Wednesday’s budget candidly noted that these efforts had failed to hit the mark: “The speed, quality and efficiency of many of these projects has not matched the level of investment,” it conceded. “Project planning at all levels, including for long-term maintenance, has proven inadequate.”


Gross fixed capital formation over the past four years has seen a slump, symptomatic of the country’s overall sluggish economic growth, downgrades in the country’s credit ratings and a lack of investor confidence. It grew by 2.3% in 2015, but was followed by a sharp retraction to negative 3.9% the following year. In 2017, gross fixed capital formation managed to claw its way back into positive territory and grew by 0.3%, but treasury estimates that it once again shrank last year by 0.2%.

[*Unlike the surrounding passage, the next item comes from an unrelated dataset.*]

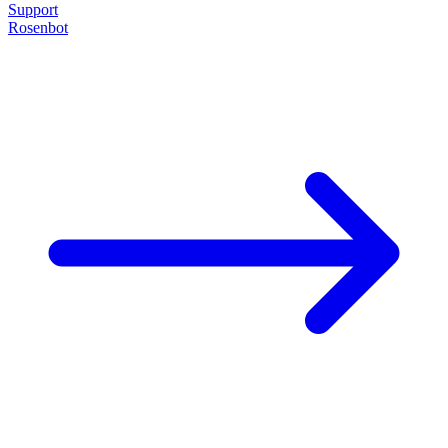
Support
Rosenbot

The budget outlines, as one of its three key focuses, the intention to “renew economic growth by strengthening private-sector investment, improving the planning and implementation of infrastructure projects, and rebuilding state institutions.”
The hope is to make infrastructure spending bigger, bolder, more efficient and more of a team sport.


Supporting this is a number of new programmes and funds, with the aim that these – combined with strengthened policy certainty – will attract the private sector investment the economy so desperately needs to boost growth. The government outlined a few of these:


• The Budget Facility for Infrastructure has been created. Described as a technical task team that reviews complex capital projects, “it has already strengthened state capacity to consider and budget for large infrastructure projects, and to turn down projects that do not represent value for money,” says the budget detail.
• The Development Bank of Southern Africa, the Government Technical Advisory Centre and the Presidential Infrastructure Coordinating Commission will collectively receive R625-million for project preparation and implementation. These organisations provide a range of support for infrastructure development – from funding to advisory services.
• The government also outlined plans to “increase flexibility” and incentivise private financing for local government infrastructure. “Municipal borrowing policy is being reviewed, and well-governed cities are encouraged to expand borrowing for infrastructure projects”.
• The government has adopted a strategic focus on the metropolitan municipalities, where it has identified programmes that will generate mixed-use, mixed-income living environments. “The intention is to attract substantial contributions from the private sector over the long term,” says the budget. Seven priority programmes currently under way in the metros are worth an estimated R32.6-billion.


All in all, the government is expected to plough R864-billion into public infrastructure in the next four years. More than one third (36%) will be devoted to transport and logistics spending.

This will roll out plans to improve the national transport infrastructure network and hopefully facilitate employment for the majority of South Africans, through efforts to “enhance the mobility of people and the provision of services, reduce transport costs and facilitate regional trade”.


Energy spending will take up 18% of the total; the lion’s share of which (R134-billion) will go to Eskom. At a total amount of R132-billion, water and sanitation projects will comprise 15% of the spend. The department of human settlements will use R105.7-billion over the medium term, envisaged to provide 520 000 housing subsidies. Smaller allocations include R40.5-billion set aside for improving school infrastructure, and R23.5-billion that will be spent on healthcare infrastructure “in the areas of greatest need”.